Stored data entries
*-*-*

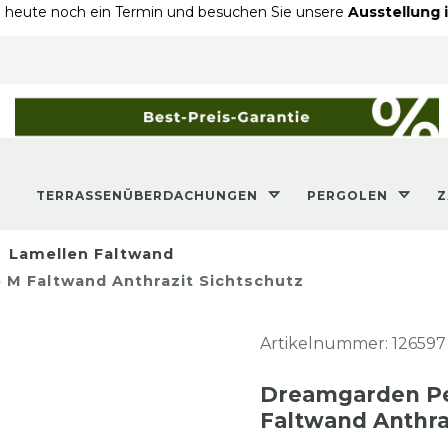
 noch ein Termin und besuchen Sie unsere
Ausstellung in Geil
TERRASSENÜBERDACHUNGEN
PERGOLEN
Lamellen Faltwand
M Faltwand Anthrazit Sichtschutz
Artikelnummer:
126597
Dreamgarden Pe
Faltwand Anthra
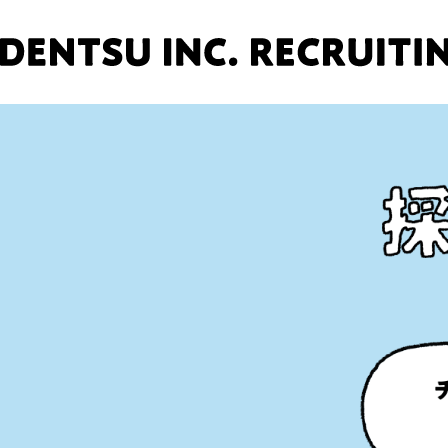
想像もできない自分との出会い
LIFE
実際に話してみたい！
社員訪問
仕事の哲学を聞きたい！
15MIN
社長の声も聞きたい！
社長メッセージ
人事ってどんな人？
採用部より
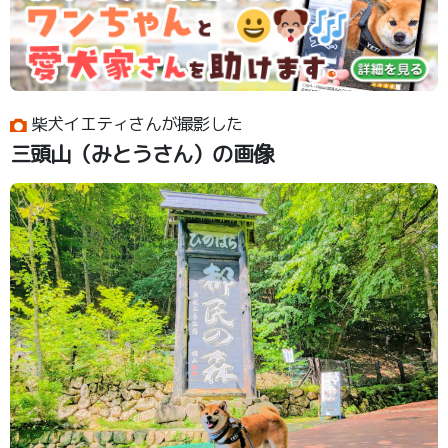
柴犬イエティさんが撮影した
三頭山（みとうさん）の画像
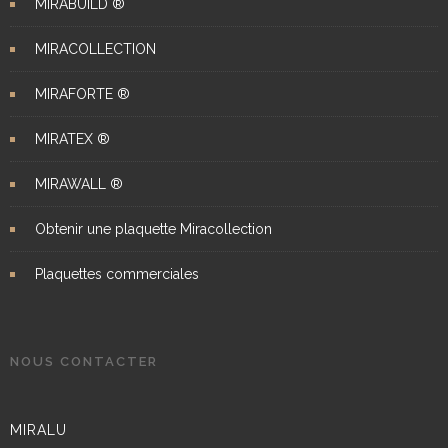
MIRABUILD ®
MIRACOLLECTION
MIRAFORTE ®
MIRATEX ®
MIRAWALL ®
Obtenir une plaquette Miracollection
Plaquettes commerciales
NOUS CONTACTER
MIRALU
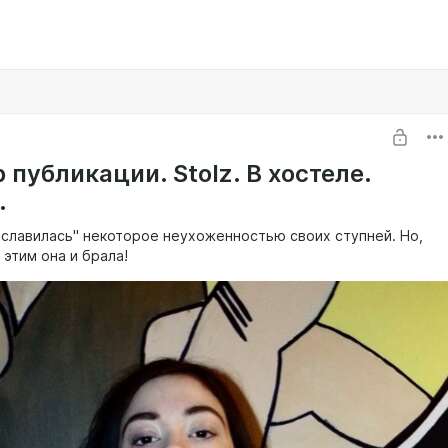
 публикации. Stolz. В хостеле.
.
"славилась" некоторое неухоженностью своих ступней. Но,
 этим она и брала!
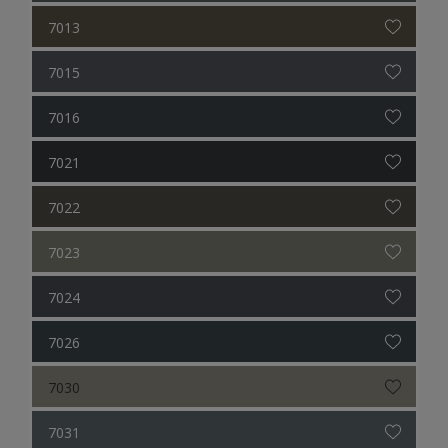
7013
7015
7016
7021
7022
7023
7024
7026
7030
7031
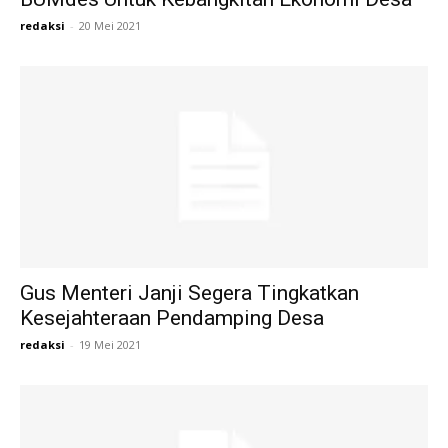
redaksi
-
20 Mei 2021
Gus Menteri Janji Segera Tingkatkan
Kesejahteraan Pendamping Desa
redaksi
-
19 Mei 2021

*-*-*

_TASK BRIEF_
Each record above needs to be copied exactly, with images left out.

_THE COMPLETED TASK_
 noch ein Termin und besuchen Sie unsere
Ausstellung in Geil
TERRASSENÜBERDACHUNGEN
PERGOLEN
Lamellen Faltwand
M Faltwand Anthrazit Sichtschutz
Artikelnummer:
126597
Dreamgarden Pe
Faltwand Anthra
想像もできない自分との出会い
LIFE
実際に話してみたい！
社員訪問
仕事の哲学を聞きたい！
15MIN
社長の声も聞きたい！
社長メッセージ
人事ってどんな人？
採用部より
柴犬イエティさんが撮影した
三頭山（みとうさん）の画像
MIRABUILD ®
MIRACOLLECTION
MIRAFORTE ®
MIRATEX ®
MIRAWALL ®
Obtenir une plaquette Miracollection
Plaquettes commerciales
NOUS CONTACTER
MIRALU
 публикации. Stolz. В хостеле.
.
"славилась" некоторое неухоженностью своих ступней. Но,
 этим она и брала!
7013
7015
7016
7021
7022
7023
7024
7026
7030
7031
redaksi
-
20 Mei 2021
Gus Menteri Janji Segera Tingkatkan
Kesejahteraan Pendamping Desa
redaksi
-
19 Mei 2021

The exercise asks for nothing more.